Gopal looked up with cataracted eyes. “The Kalo Lekhok—The Black Scribe. An entity. Neither god nor ghost. It does not kill. It merely writes. And once written, death obeys.”
“Where did she get the ink?” Shom pressed.
Gopal pointed at the ground.
“There’s a well. In the forest near Jhargram. Covered now. Inside it—lies the original ink. Mixed with the blood of the first scribe. If that ink still flows, the letters will continue.”
Shom wasted no time. Accompanied by a skeletal police team (many refused to go), he left for Jhargram.
VII. The Well of Sins
Deep within the forests of Jhargram, covered in creepers and shrouded by fog, they found it: a forgotten stone well sealed by rusted iron and cursed mantras etched in dead languages.
The air around it was wrong—heavier, darker. Even birds avoided the trees above.
As Shom broke the seal, a gust of wind knocked everyone to the ground. From inside rose a stench—not of decay, but of centuries-old ink. At the bottom of the well, in a vial the size of a human heart, floated the last remnants of the original ink of inevitability.
Shom recited an incantation from the grimoire. The wind screamed. The forest trembled. And then—silence.

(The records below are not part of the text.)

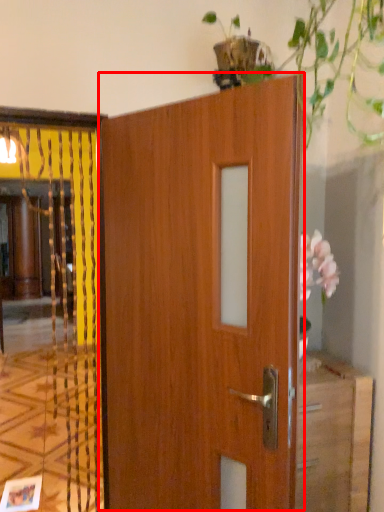
Question: From the image's perspective, considering the relative positions of door (annotated by the red box) and elevator in the image provided, where is door (annotated by the red box) located with respect to the staircase?

Choices:
 (A) below
 (B) above

Answer: (A)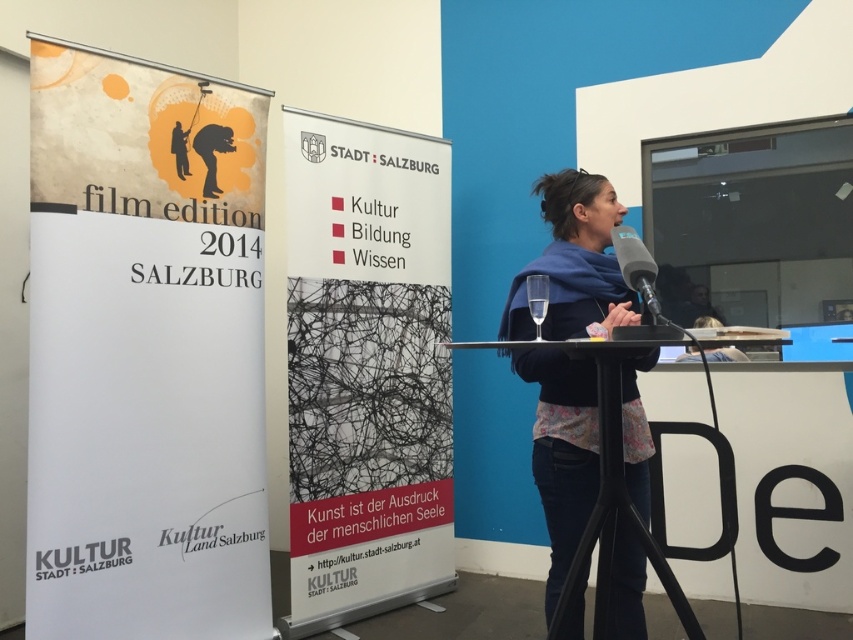
Question: Which of the following is the farthest from the observer?

Choices:
 (A) (186, 134)
 (B) (657, 305)
 (C) (270, 605)

Answer: (C)

Question: Which object is closer to the camera taking this photo?

Choices:
 (A) matte black microphone at center
 (B) matte black figure at upper left
 (C) black fabric scarf at center

Answer: (A)

Question: Which of the following is the closest to the observer?

Choices:
 (A) matte black microphone at center
 (B) black fabric scarf at center
 (C) matte paper poster at left

Answer: (A)

Question: Is black matte poster at center further to camera compared to matte black figure at upper left?

Choices:
 (A) no
 (B) yes

Answer: (B)

Question: Does matte paper poster at left come in front of black fabric scarf at center?

Choices:
 (A) yes
 (B) no

Answer: (B)

Question: Observing the image, what is the correct spatial positioning of black matte poster at center in reference to black fabric scarf at center?

Choices:
 (A) above
 (B) below

Answer: (A)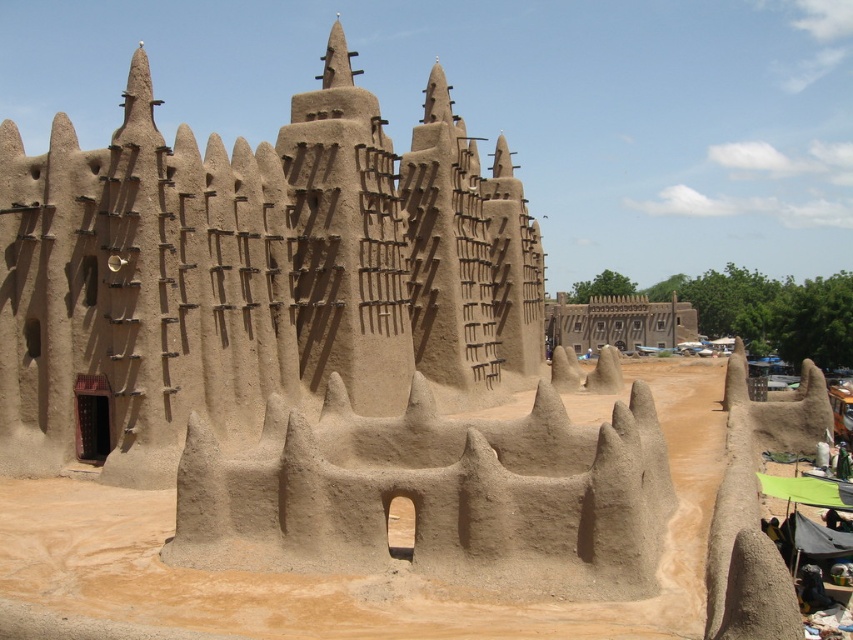
Question: Among these objects, which one is nearest to the camera?

Choices:
 (A) brown mud wall at center
 (B) sandy beige mud at center

Answer: (A)

Question: Can you confirm if sandy beige mud at center is positioned above brown mud wall at center?

Choices:
 (A) no
 (B) yes

Answer: (B)

Question: Which object appears farthest from the camera in this image?

Choices:
 (A) sandy beige mud at center
 (B) brown mud wall at center

Answer: (A)

Question: Is sandy beige mud at center further to the viewer compared to brown mud wall at center?

Choices:
 (A) yes
 (B) no

Answer: (A)

Question: Which point appears farthest from the camera in this image?

Choices:
 (A) (683, 625)
 (B) (178, 307)

Answer: (B)

Question: Is sandy beige mud at center above brown mud wall at center?

Choices:
 (A) yes
 (B) no

Answer: (A)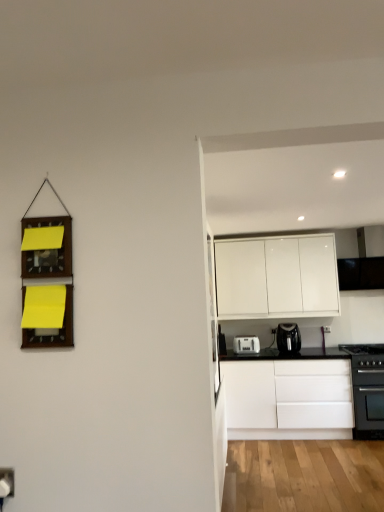
Locate an element on the screen. free spot below black plastic coffee maker at center, positioned as the 1th kitchen appliance in right-to-left order (from a real-world perspective) is located at coordinates pos(289,351).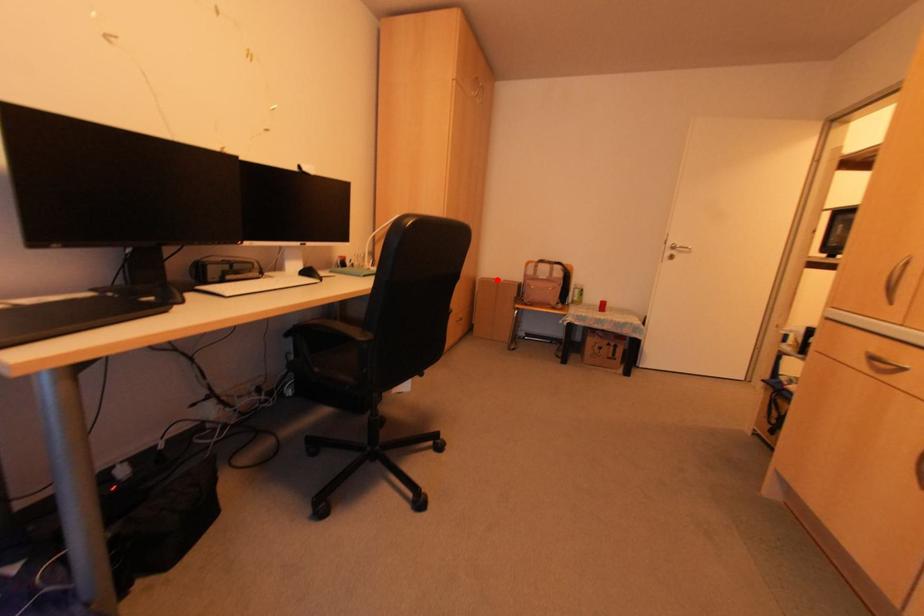
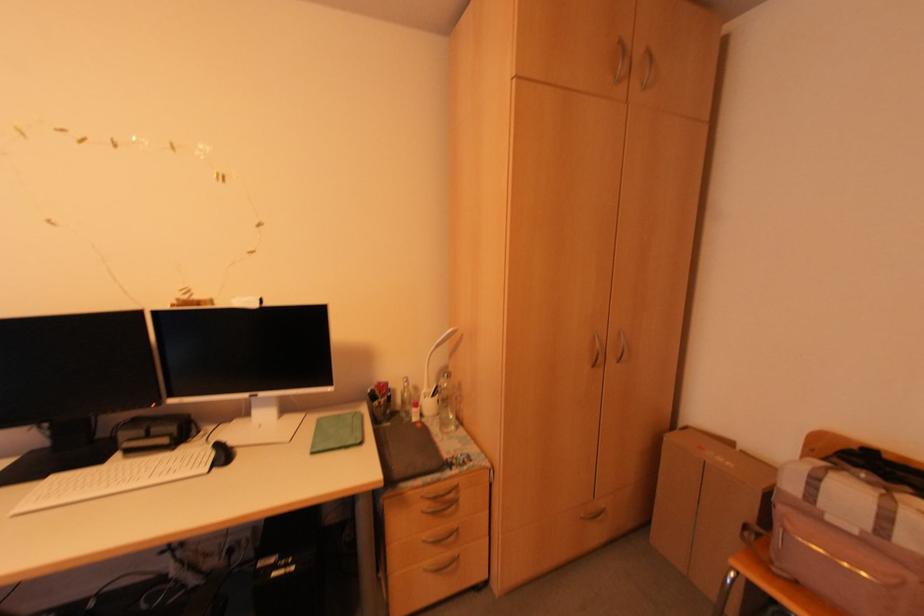
Find the pixel in the second image that matches the highlighted location in the first image.

(728, 444)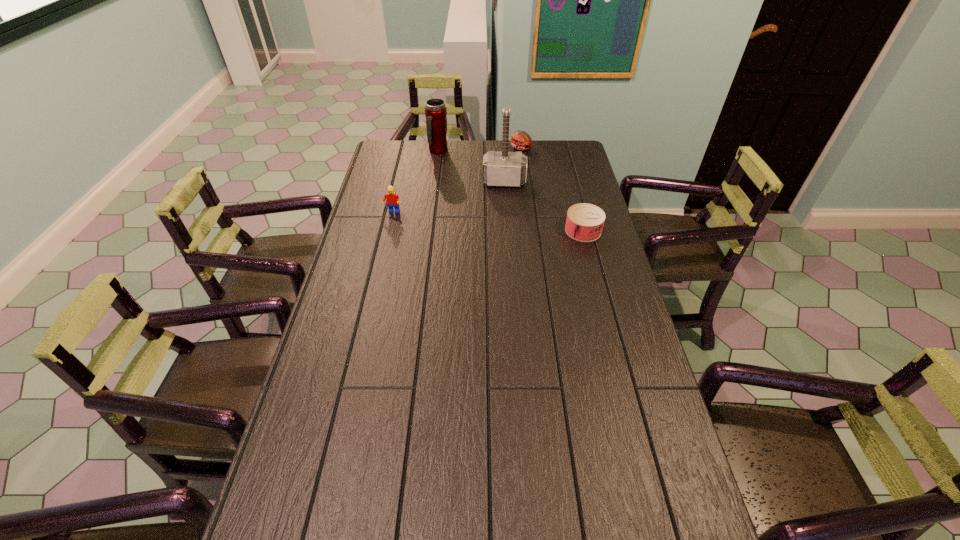
In order to click on free space located on the front of the nearest object in this screenshot , I will do `click(590, 259)`.

Locate an element on the screen. The image size is (960, 540). free location located on the front-facing side of the tomato is located at coordinates (513, 165).

Locate an element on the screen. The image size is (960, 540). free point located on the front-facing side of the tomato is located at coordinates (513, 165).

The image size is (960, 540). I want to click on free space located 0.230m on the front-facing side of the tomato, so click(x=504, y=180).

Image resolution: width=960 pixels, height=540 pixels. Find the location of `free region located 0.320m for striking with the head of the hammer`. free region located 0.320m for striking with the head of the hammer is located at coordinates (502, 240).

Identify the location of vacant area situated for striking with the head of the hammer. (502, 228).

Identify the location of vacant region located for striking with the head of the hammer. (502, 235).

I want to click on vacant space situated on the side with the handle of the second object from left to right, so click(x=456, y=188).

Find the location of `free space located 0.310m on the side with the handle of the second object from left to right`. free space located 0.310m on the side with the handle of the second object from left to right is located at coordinates (459, 195).

Where is `free region located on the side with the handle of the second object from left to right`? Image resolution: width=960 pixels, height=540 pixels. free region located on the side with the handle of the second object from left to right is located at coordinates (446, 170).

The ink darkened, bubbled, and evaporated into smoke.
They sealed the well with consecrated soil.
VIII. The Final Letter
A week later, the murders stopped.
Kolkata resumed its chaotic rhythm. People moved on, as they always do. But not Shom.
He returned to Ishani’s house one last time. He stood in her room, staring at the blank walls. Then he saw it—a final letter, slipped between two pages of the grimoire.
But this one… this one had a name.
Dr. Shom Panda
Death by ink inhalation.
Time: 12 hours from now.
He laughed. “Well played.”
Then he opened his satchel, took out a silver lighter, and set the book ablaze.
But it was too late. His nose began to bleed. His lungs burned. The ink had written his fate long ago.
IX. The Scribe Lives On
Two months later, a bookstore in Prague reported a strange package. It contained an ancient grimoire, half-burned, and a fresh vial of black ink. No return address. No fingerprints.
The clerk who opened it died that night.
Twelve hours after receiving an unsigned letter.
And across the globe… the ink began to write again.